David Schlaepfer, PhD, was the senior and corresponding author. Xiao Lei Chen, MS, was the first author. The study received support from the National Institutes of Health, National Cancer Institute, National Science Foundation, V Foundation, and Sigrid Juselius Foundation.

Study 4: LNP-Delivered CAR T Therapy for Pancreatic Cancer

Researchers led by Ellen Puré from the University of Pennsylvania School of Veterinary Medicine reported a preclinical method for treating pancreatic ductal adenocarcinoma (PDAC).

Background:

  • PDAC presents treatment challenges due to a dense desmoplastic matrix that shields tumors and suppresses immune responses.
  • This microenvironment has limited the effectiveness of chimeric antigen receptor (CAR) T cell therapy.

The Approach:

  • The team used lipid nanoparticles (LNPs) to generate CAR T cells directly within the body (in vivo) in a preclinical model.
  • The CAR T cells were engineered to target fibroblast activation protein (FAP), which is highly expressed on cancer-associated fibroblasts (CAFs) that contribute to the desmoplastic barrier.

Results:

  • A single dose of targeted LNPs (tLNPs) in a preclinical PDAC model inhibited tumor growth as effectively as, or more effectively than, conventional CAR T cell approaches.
  • The tLNP method resulted in a higher percentage of T cells expressing the CAR within the tumor (40-60%) compared to conventional methods (typically less than 10%), though for a shorter duration.
  • Researchers observed a "reduction" of the desmoplastic matrix.

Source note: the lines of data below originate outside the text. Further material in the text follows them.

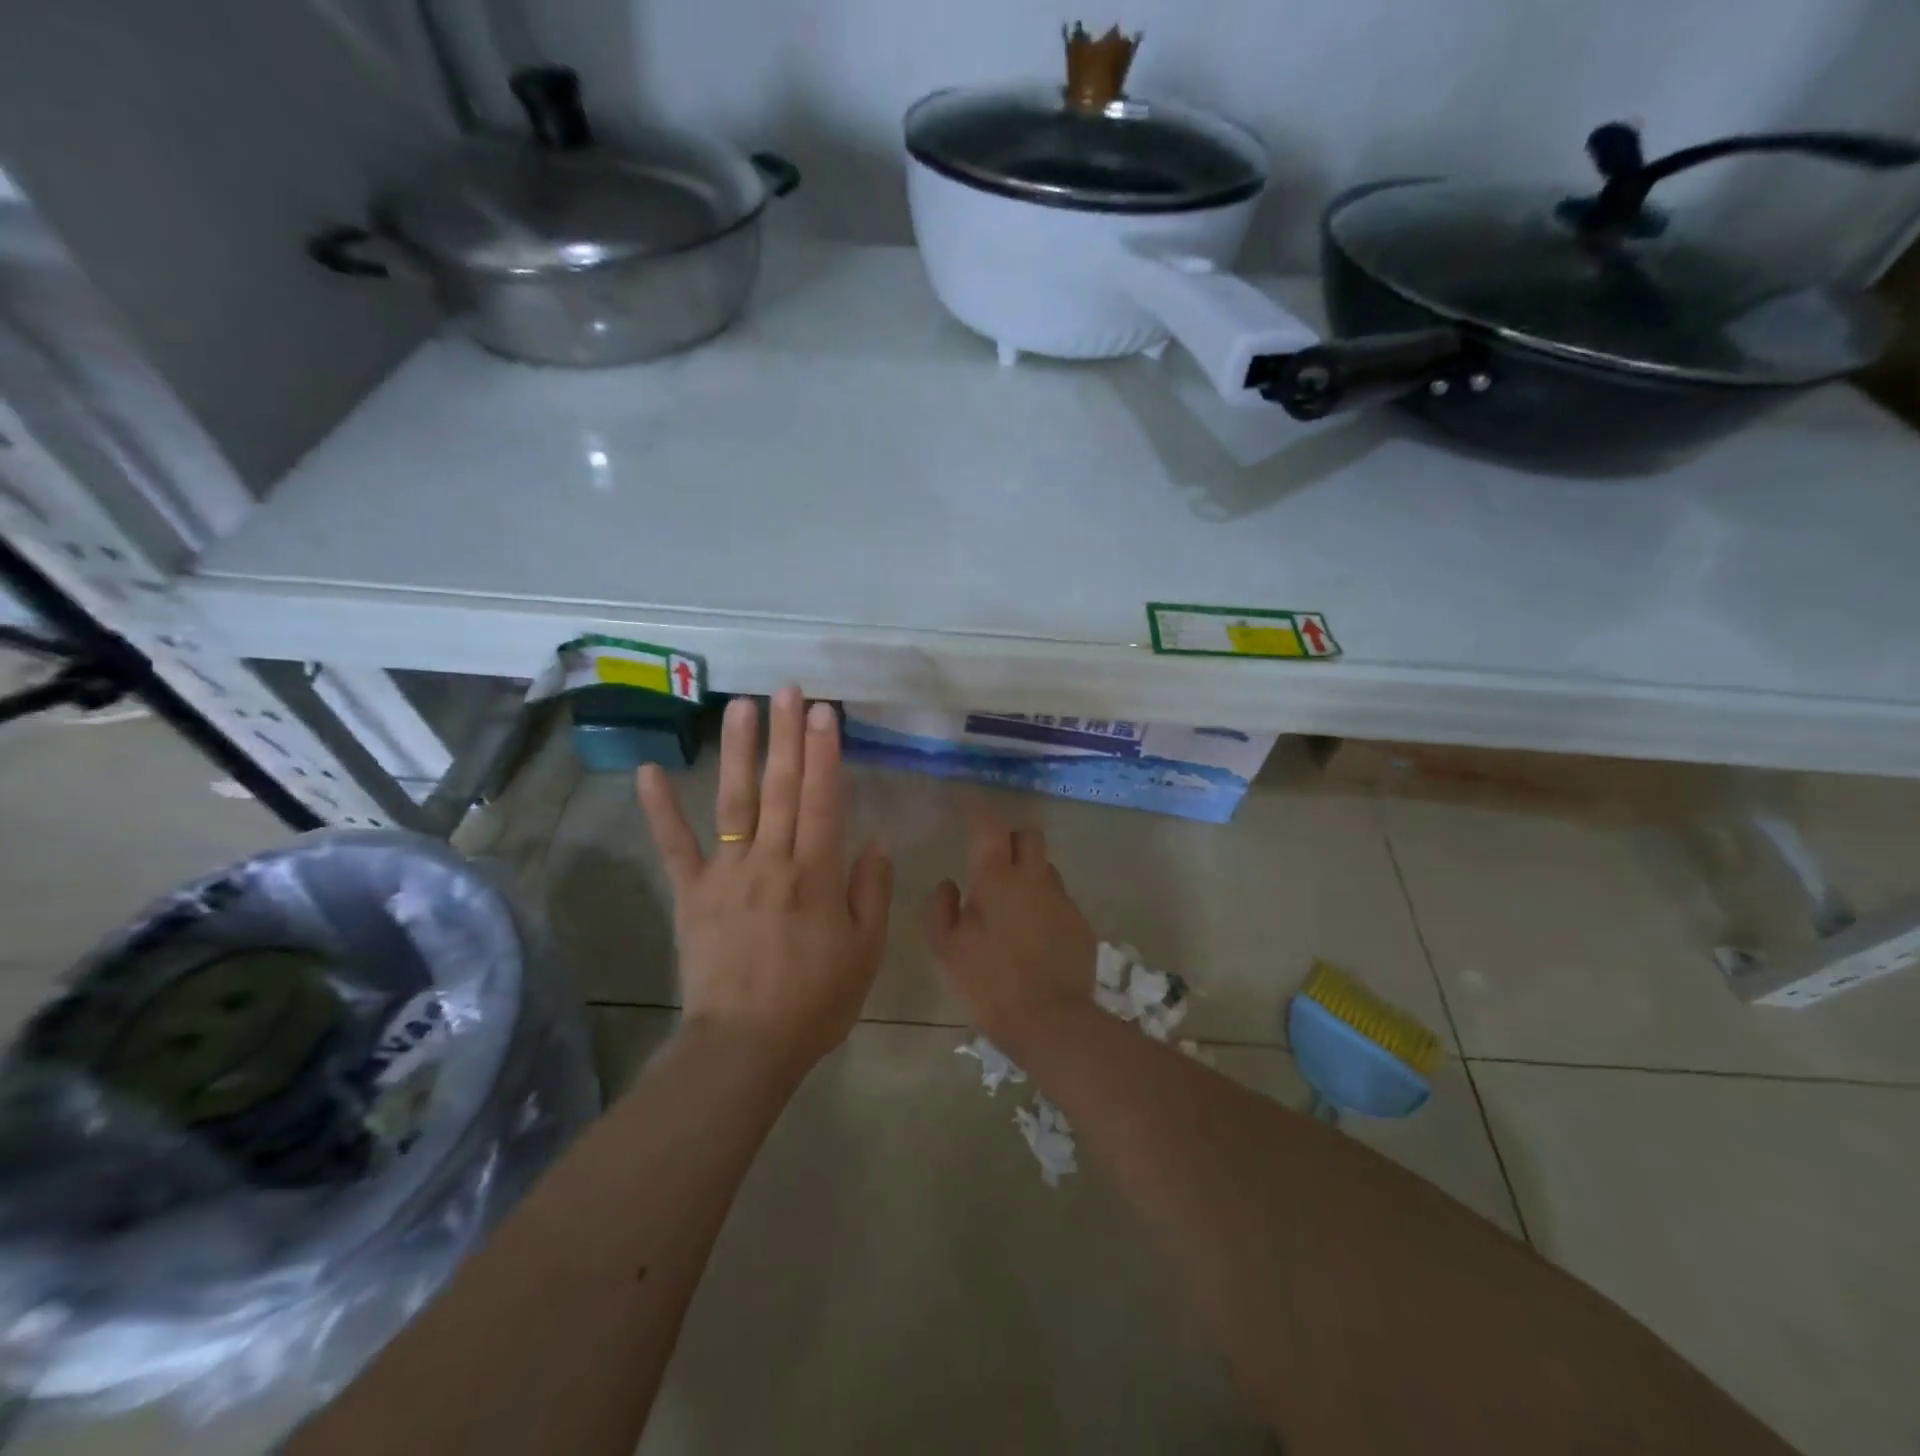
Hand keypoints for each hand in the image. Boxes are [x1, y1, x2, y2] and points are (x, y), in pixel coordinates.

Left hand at [637, 687, 892, 1076]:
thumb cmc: (815, 1000)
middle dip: (785, 736)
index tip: (824, 712)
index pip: (823, 800)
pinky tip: (648, 770)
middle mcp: (770, 862)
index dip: (824, 753)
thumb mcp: (865, 950)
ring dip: (738, 752)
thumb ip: (871, 891)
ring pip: (734, 803)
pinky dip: (660, 809)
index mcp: (816, 874)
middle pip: (781, 789)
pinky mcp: (691, 893)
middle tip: (786, 690)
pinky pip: (674, 847)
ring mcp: (726, 875)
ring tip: (738, 707)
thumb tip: (875, 840)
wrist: (744, 1047)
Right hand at [921, 811, 1097, 1044]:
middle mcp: (1035, 878)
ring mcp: (1063, 900)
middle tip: (993, 859)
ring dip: (1029, 873)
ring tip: (1012, 905)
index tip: (966, 801)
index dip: (976, 808)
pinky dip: (1044, 905)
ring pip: (1046, 868)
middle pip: (1029, 835)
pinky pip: (1059, 900)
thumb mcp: (947, 949)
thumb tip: (949, 884)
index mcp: (998, 878)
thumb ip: (941, 908)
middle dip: (1011, 837)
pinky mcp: (1081, 924)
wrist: (1051, 1023)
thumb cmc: (989, 983)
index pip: (988, 825)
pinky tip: (1033, 935)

Researchers proposed that this LNP-based CAR T cell approach could potentially be combined with other therapies and may be effective against metastatic cancer. They also suggested the strategy could have applications beyond cancer, including fibrosis, autoimmunity, arthritis, and wound scarring.

Ellen Puré is a professor and director of the Penn Vet Cancer Center. The work received support from Capstan Therapeutics and Alliance for Cancer Gene Therapy.